Nicht einmal ein Jahr ist es her, dass die Stadt Neuburg in Heinrichsheim einen neuen Spielplatz eröffnet hat. 43.000 Euro hat die ganze Anlage in der Herrenschwaigallee gekostet. Die Freude am 9. Juni 2010 war groß.
Doch innerhalb eines Jahres hat sich die Stimmung deutlich verändert. 17 Anwohner des Spiel- und Bolzplatzes haben sich bei der Stadt beschwert, dass nicht nur Bälle in ihre Gärten fliegen, sondern bis in die Nacht Jugendliche den Bolzplatz als Festwiese missbrauchen. Sie seien sehr laut, trinken Alkohol, rauchen Zigaretten und hinterlassen ihren Müll. Außerdem kicken dort Jugendliche, die deutlich über 14 Jahre sind und mit „scharfen Bällen“ auf die Kinder schießen. Zudem beschwerten sich die Anwohner nichts davon gewusst zu haben, dass überhaupt auch ein Bolzplatz in ihrer Nähe entstehen soll.

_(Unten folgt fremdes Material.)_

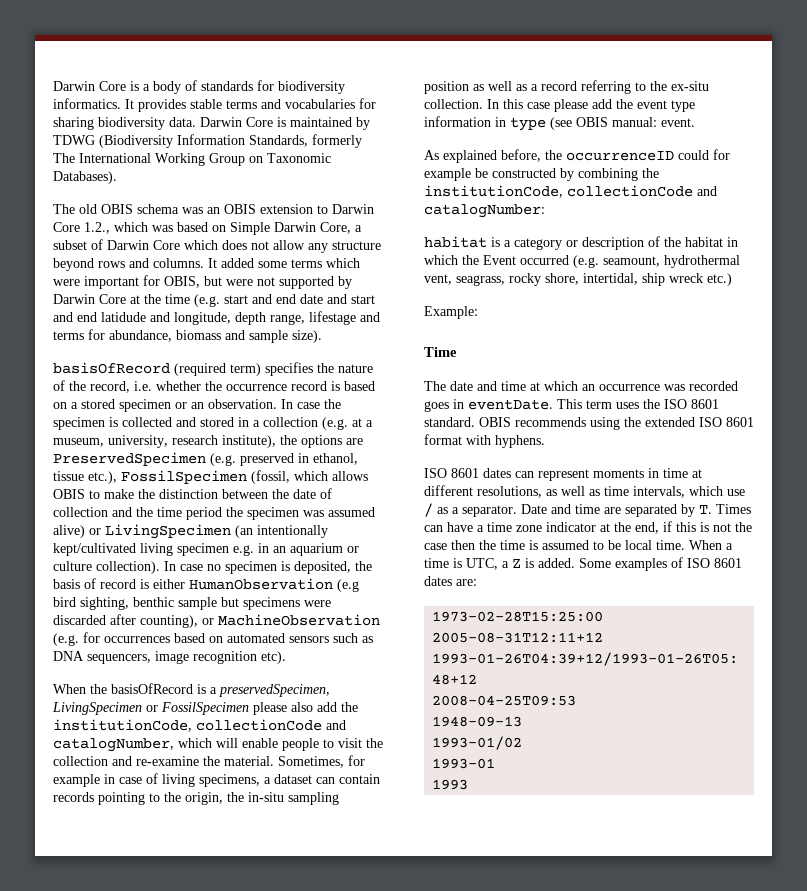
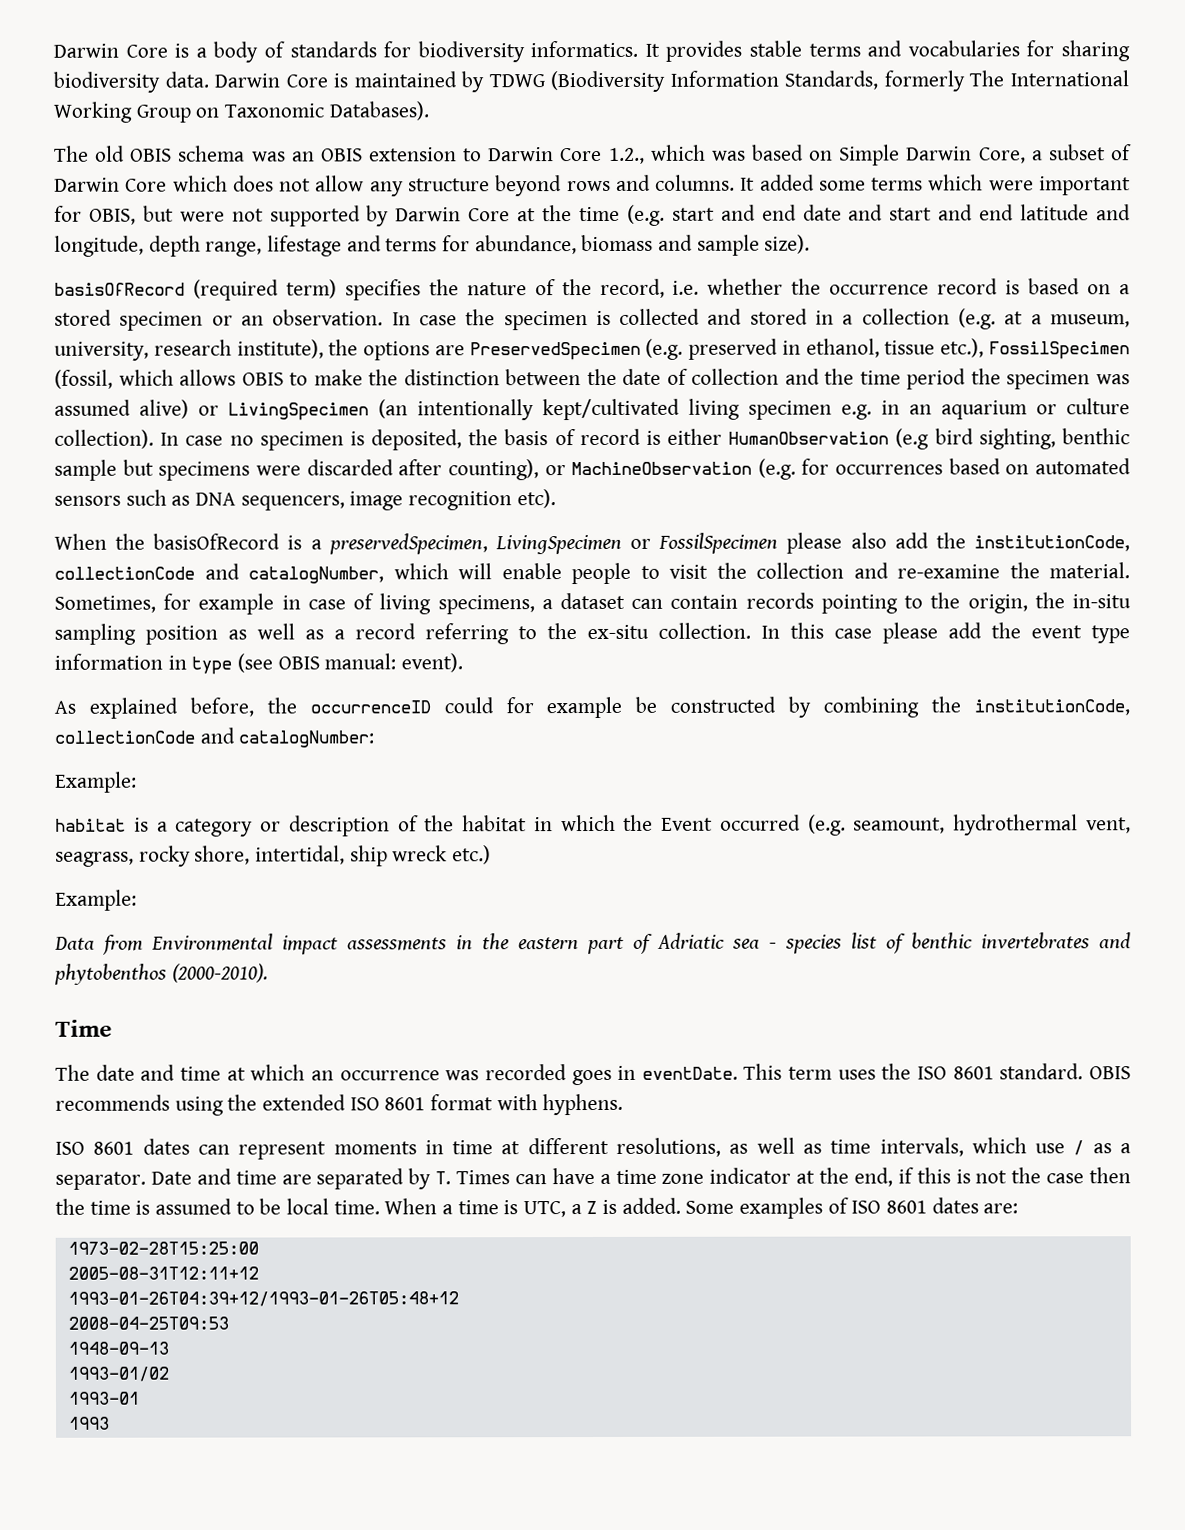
[101,312,146,322] latidude -> [1020,204,1090,221] latitude
[661,118,695,127] event. -> [401,653,464,673] event).
(545, 211) none -> [55,771,137,793] // Example:
(478, 312) none -> [54,932,1131,955] [54,963,268,985] // Data from Environmental impact assessments in the eastern part of Adriatic sea - species list of benthic invertebrates and phytobenthos (2000-2010).

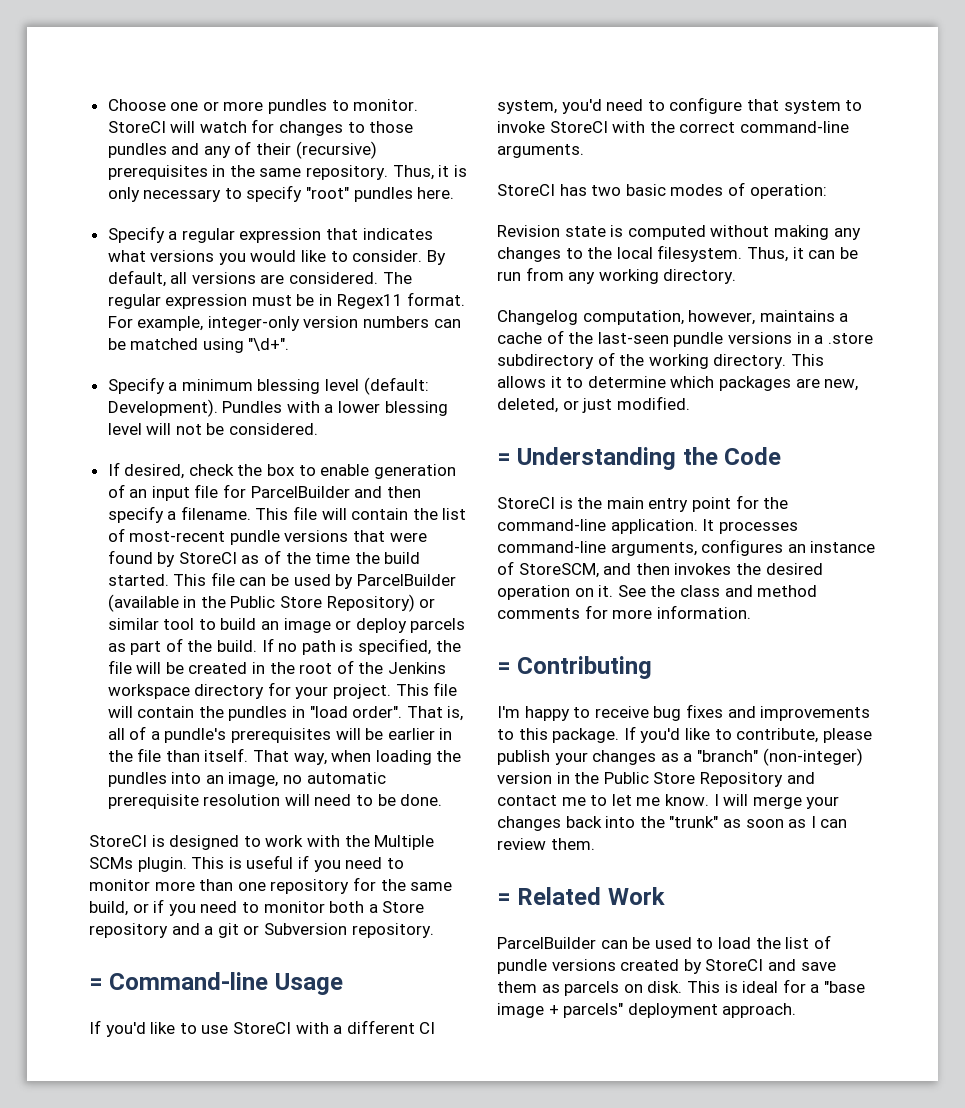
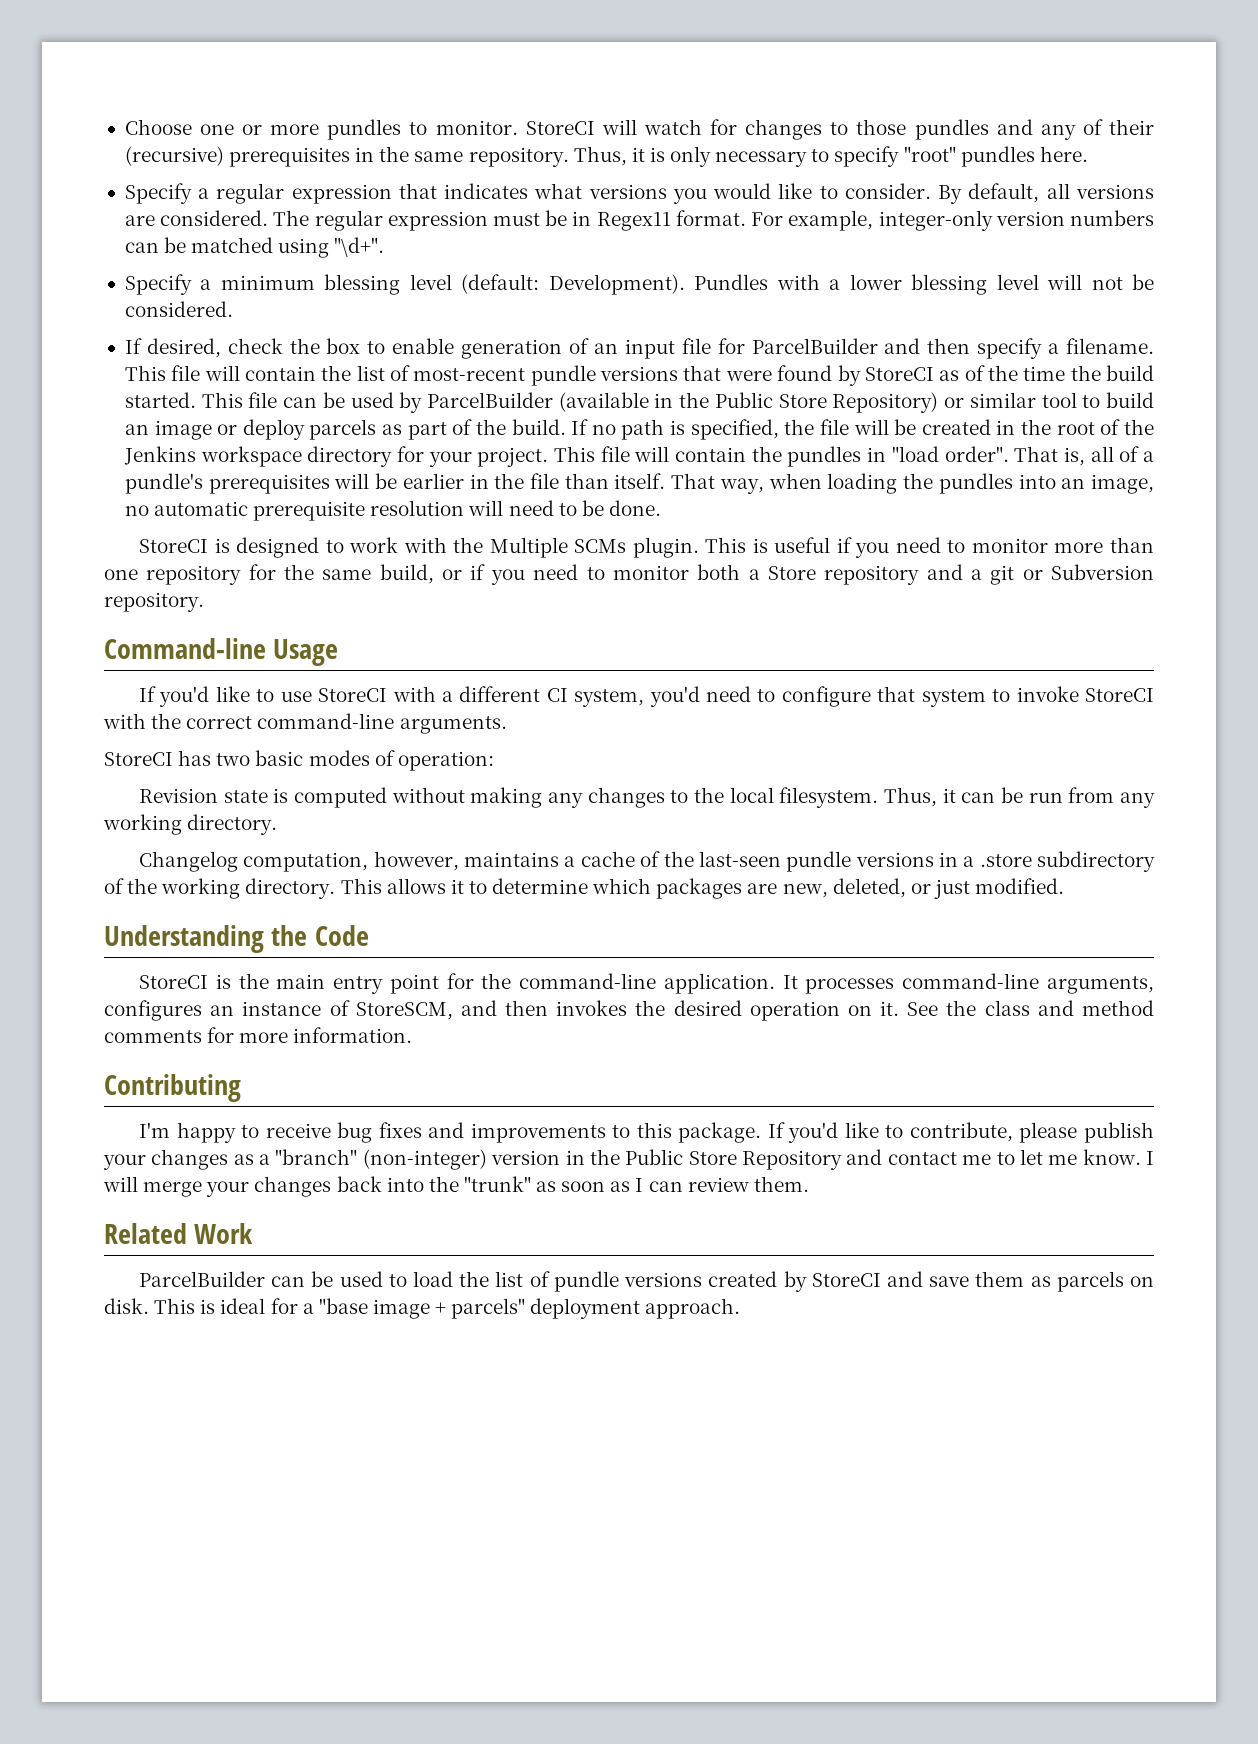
[89,978,103,990] = -> (204, 602) none
[497,453,511,465] = -> (1065, 886) none
[497,662,511,674] = -> (413, 1035) none
[497,893,511,905] = -> (809, 1184) none

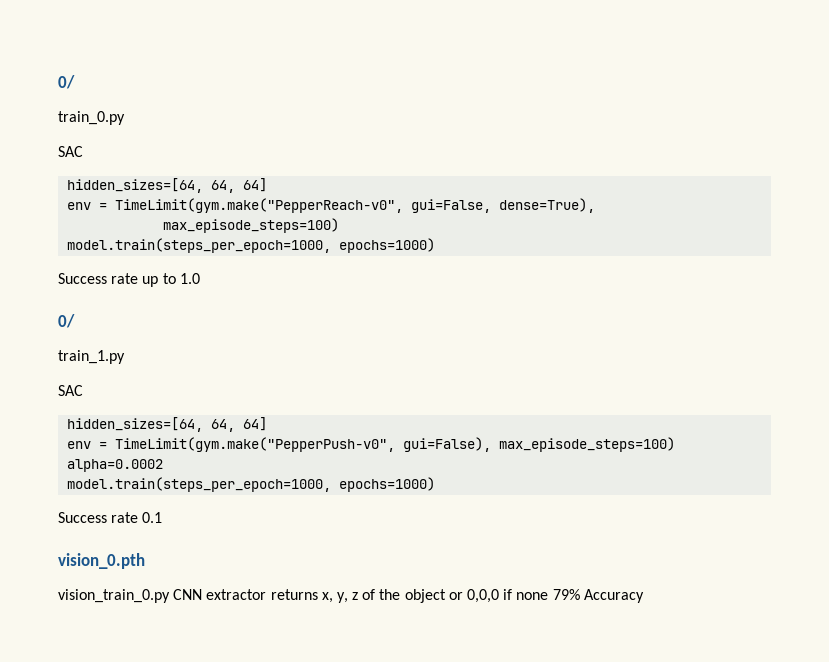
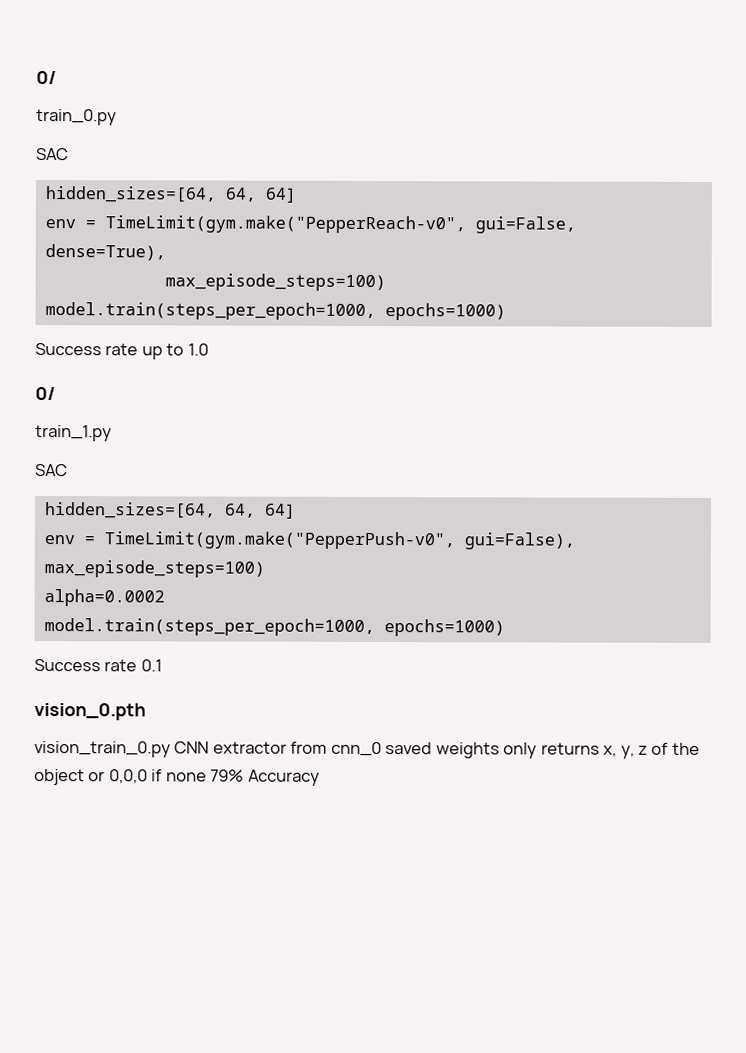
(267, 594) none -> [290,741,538,759] from cnn_0 saved weights only

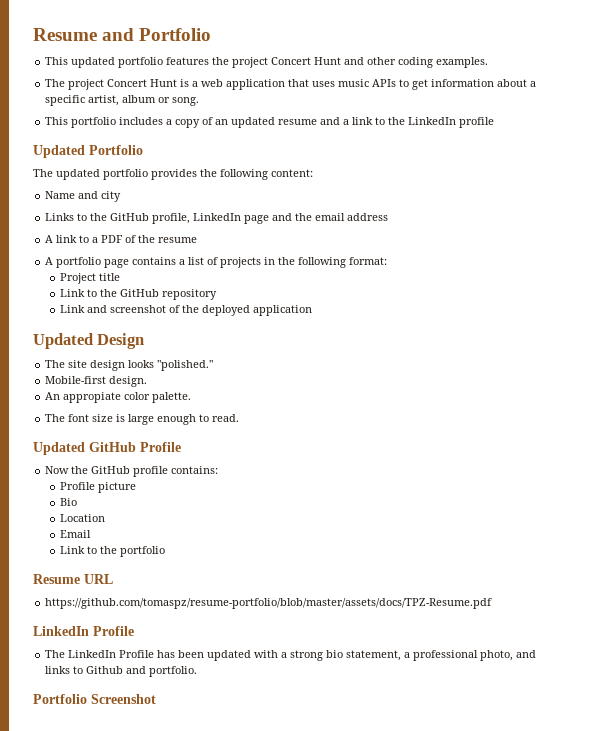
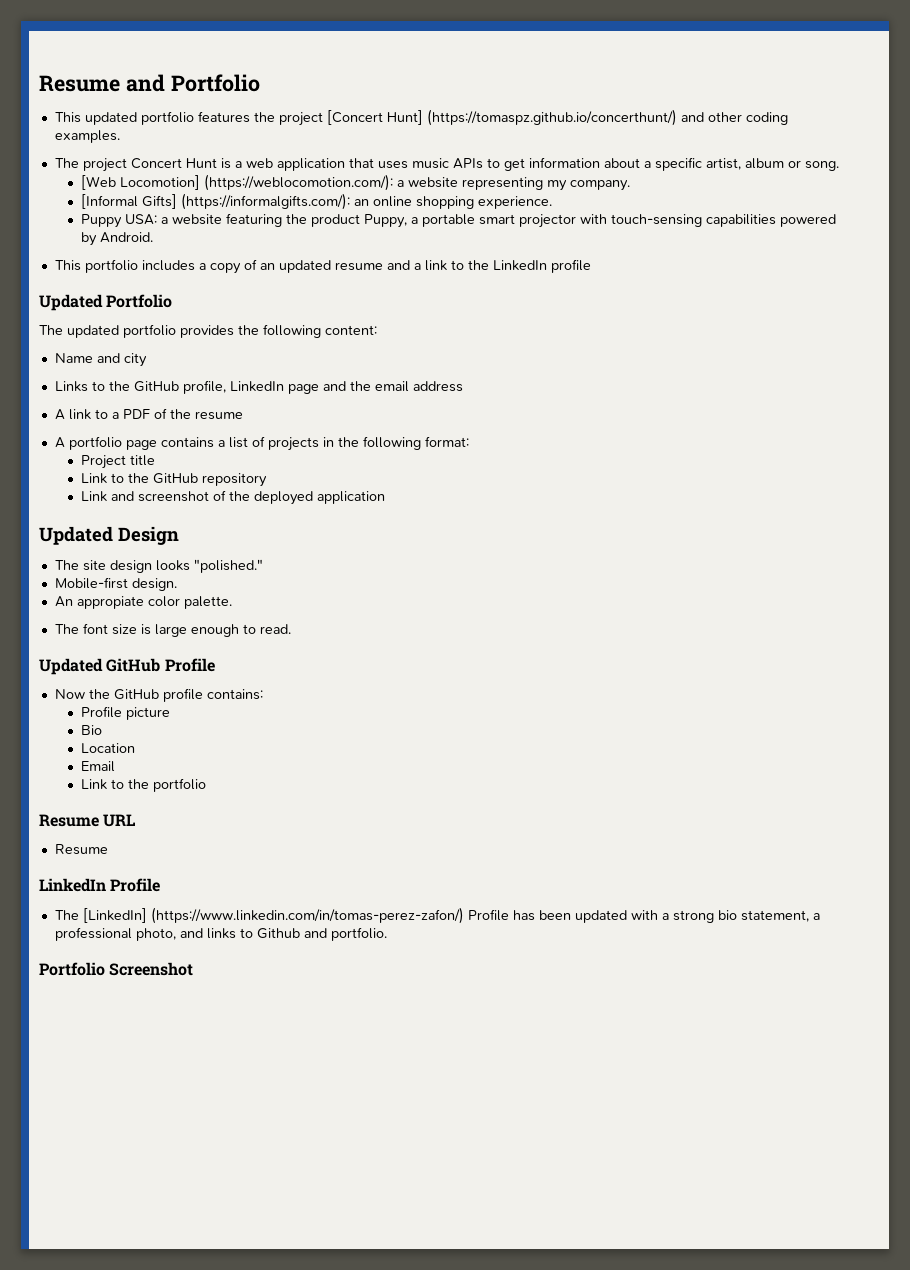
[271,57,342,65] Concert Hunt -> [326,109,677,126] [Concert Hunt] (https://tomaspz.github.io/concerthunt/)
(200, 101) none -> [81,174,631,191] [81,193,553,210] [81,213,837,228] [81,232,154,246] // [Web Locomotion] (https://weblocomotion.com/): a website representing my company. // [Informal Gifts] (https://informalgifts.com/): an online shopping experience. // Puppy USA: a website featuring the product Puppy, a portable smart projector with touch-sensing capabilities powered by Android.
[45,598,493,609] https://github.com/tomaspz/resume-portfolio/blob/master/assets/docs/TPZ-Resume.pdf -> [54,844,108,855] Resume
[68,650,117,658] LinkedIn -> [82,907,464,924] [LinkedIn] (https://www.linkedin.com/in/tomas-perez-zafon/)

Oberbürgermeister Bernhard Gmehling hörte sich die Sorgen an, schickte in der Nacht des Ostersamstags gar die Polizeistreife vorbei, die aber nichts Auffälliges bemerkte. Aufgeschreckt sorgen sich die Kinder um ihren beliebten Spielplatz und gaben prompt eine Liste mit 247 Unterschriften am Dienstagabend beim Oberbürgermeister ab. „Der nächste Bolzplatz ist für uns viel zu weit weg“, sagte Christina.
Doch der Bolzplatz wird bleiben. Das entschied Mittwochabend der Bauausschuss. Dennoch nehmen die Stadträte die Beschwerden der Anwohner sehr ernst. Die hatten bereits angekündigt, die Stadt zu verklagen, sollte nichts geschehen.
„Wir sollten als erzieherische Maßnahme die Tore abbauen“, schlug Fritz Goschenhofer vor. Kindergartenreferentin Brigitte Bößhenz machte klar, dass die Anwohner von Anfang an darüber informiert worden seien, dass in der Herrenschwaigallee ein Bolzplatz gebaut wird.
Ballfangnetze für 18.000 Euro
Schließlich einigte man sich nach langer Diskussion darauf, den Kommunalen Ordnungsdienst (KOD) zu beauftragen, regelmäßig in Heinrichsheim nach dem rechten zu sehen. Außerdem werden für rund 18000 Euro Ballfangnetze installiert, die verhindern sollen, dass Bälle unkontrolliert umherfliegen. Ob tatsächlich wie vorgeschlagen einige Anlieger die Telefonnummer des KOD bekommen, um im Fall der Fälle den von der Stadt bezahlten Sicherheitsdienst zu alarmieren, wird noch entschieden. „Die rufen ja dann rund um die Uhr an“, sagte Jugendreferentin Doris Stöckl, die außerdem darum bat, bei Problemen dieser Art früher informiert zu werden. Der KOD soll darauf drängen, dass die städtische Verordnung umgesetzt wird und zu den Öffnungszeiten von 9 bis 20 Uhr (sonntags bis 19 Uhr) nur Jugendliche bis 14 Jahren auf dem Spiel- und Bolzplatz herumtoben.